Garcia also fired dozens of jail guards for corruption, installed an enhanced security system, broke up gangs, banned guns and the use of cash (opening bank accounts for inmates) and enforced an exercise regime that in the past year evolved into dance classes.
Garcia said that what had been weekly outbreaks of violence have subsided, inmates' health has improved and recidivism rates are down dramatically.
He only went the YouTube route, he said, because his attempts to draw public attention to these changes were ignored. "A prophet is not without honor except in his own country," said Garcia, citing one of his favorite passages from the Bible.
Since then, Cebu's Internet fame has prompted other Philippine prisons to pay heed. By the end of 2007, eight others had begun adapting some of his methods, including dance. He has yet to visit them, but he says: "Dance is just the icing on the cake."
Life at the Cebu Provincial Detention and Rehabilitation Center is no country club. Prisoners sleep on hard pallets more than a dozen to a cell and are held to a strict schedule of work and other activities from dawn to lights-out.
Still, inmates say conditions are better. "It's really nice here compared to the old prison. No more drugs, drinking, look how big our stomachs are," said Rodolfo Ruiz, 47, who has served seven years for multiple murder, jokingly sticking out his belly. He said he had kicked the crystal meth habit he developed at the old facility.

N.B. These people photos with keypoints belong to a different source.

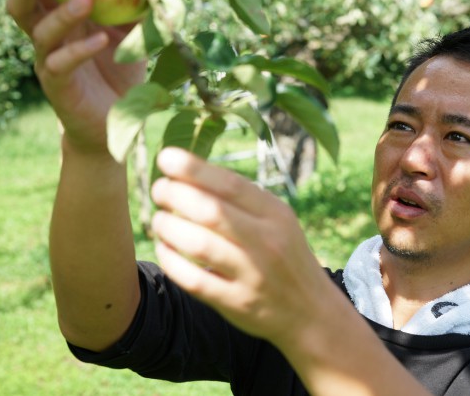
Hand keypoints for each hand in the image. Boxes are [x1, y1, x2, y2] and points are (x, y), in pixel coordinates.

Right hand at [6, 0, 146, 154]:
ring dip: (61, 13)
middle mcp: (48, 39)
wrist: (115, 124)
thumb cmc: (120, 74)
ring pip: (40, 32)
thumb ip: (133, 10)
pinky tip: (101, 39)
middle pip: (22, 6)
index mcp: (60, 21)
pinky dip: (80, 49)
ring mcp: (49, 62)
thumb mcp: (131, 37)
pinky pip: (61, 63)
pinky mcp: (58, 86)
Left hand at [150, 147, 333, 344]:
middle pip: (211, 212)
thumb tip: (190, 171)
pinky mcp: (237, 303)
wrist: (311, 312)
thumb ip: (242, 200)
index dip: (194, 168)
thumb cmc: (284, 255)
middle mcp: (267, 242)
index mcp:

Pepe Diokno, 20, a film student at the University of the Philippines who has toured several prisons while making the documentary "Dancing for Discipline," said the Cebu facility "has the inmates with the biggest smiles."
Dance "gives the inmates something to do, something they can be proud they're part of," Diokno said. "It lets them know that they can be productive, that they aren't useless scum of society. This is rehabilitation already."

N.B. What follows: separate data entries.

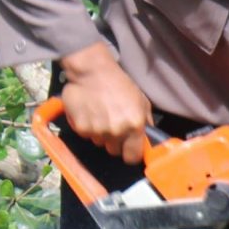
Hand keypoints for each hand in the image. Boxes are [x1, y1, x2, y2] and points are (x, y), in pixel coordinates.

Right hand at [58, 42, 152, 164]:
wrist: (92, 71)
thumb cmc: (119, 84)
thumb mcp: (141, 100)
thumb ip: (146, 122)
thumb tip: (148, 139)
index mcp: (134, 126)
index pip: (132, 157)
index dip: (131, 154)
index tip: (129, 149)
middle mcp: (116, 131)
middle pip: (114, 151)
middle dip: (115, 142)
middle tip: (113, 125)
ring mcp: (97, 131)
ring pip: (100, 143)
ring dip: (101, 134)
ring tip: (101, 115)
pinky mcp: (80, 128)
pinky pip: (86, 135)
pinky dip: (87, 127)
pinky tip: (90, 112)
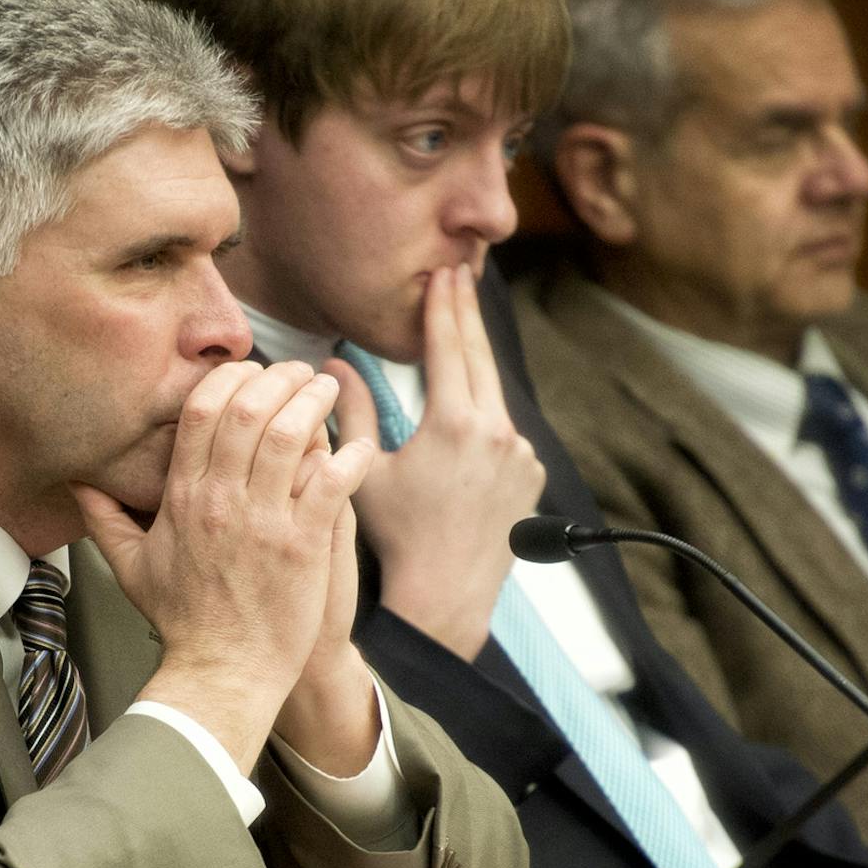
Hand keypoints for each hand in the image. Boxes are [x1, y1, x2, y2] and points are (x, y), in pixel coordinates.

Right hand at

In the Cebu prison courtyard, Gwendolyn Lador, a professional choreographer, is shouting into a microphone: "Crawl like spiders! Crawl like spiders!"
The prison brings her in most days to teach inmates. Hundreds of prisoners, in bright orange uniforms, hang on her instructions.
"The situation here is O.K.," Lador said in an interview. "I don't fear them, and they listen. I think it is easier to teach them than other people. You really see how hard they try to get it right."
Later, sitting in his neat cell, one of Lador's Sinulog troupe, Aldren Tolo, 25, in prison for drug dealing, said: "I like dancing. It is a way we get to show the world that even if we ended up in prison, we are not totally damaged people."
Marfury Barberan, 27, a murder convict, is rehearsing John Travolta's role in a "Grease" number the prisoners are preparing for later this year. "Because our families have seen us on TV and the Internet, things are better," he said. "They don't worry about us so much and don't think so much that we have no more hope."
More than two dozen prisoners have tattooed Garcia's name on their bodies alongside those of former gang affiliations and loved ones, openly proclaiming him their "idol." He clearly bristles at suggestions that he forces prisoners to dance. "Do they look like they are forced?" he asked, visibly irritated.
He did say they sometimes receive extra snacks for participating.
The prison's dancing program put it on the shortlist for the 2007 Gawad Galing Pook, a Philippine award for excellence in local governance. Garcia said a private prison operator in the United States has offered him a job, something he is not considering seriously.
"My work here is not yet done," he said. "I am not finished."
Not if he is to keep abreast of the competition he has inspired.
In December, 425 inmates at the Pagbilao jail in Quezon Province received a $500 prize from a national TV station for best video interpretation of the "Papaya Dance," the Philippines' current pop craze.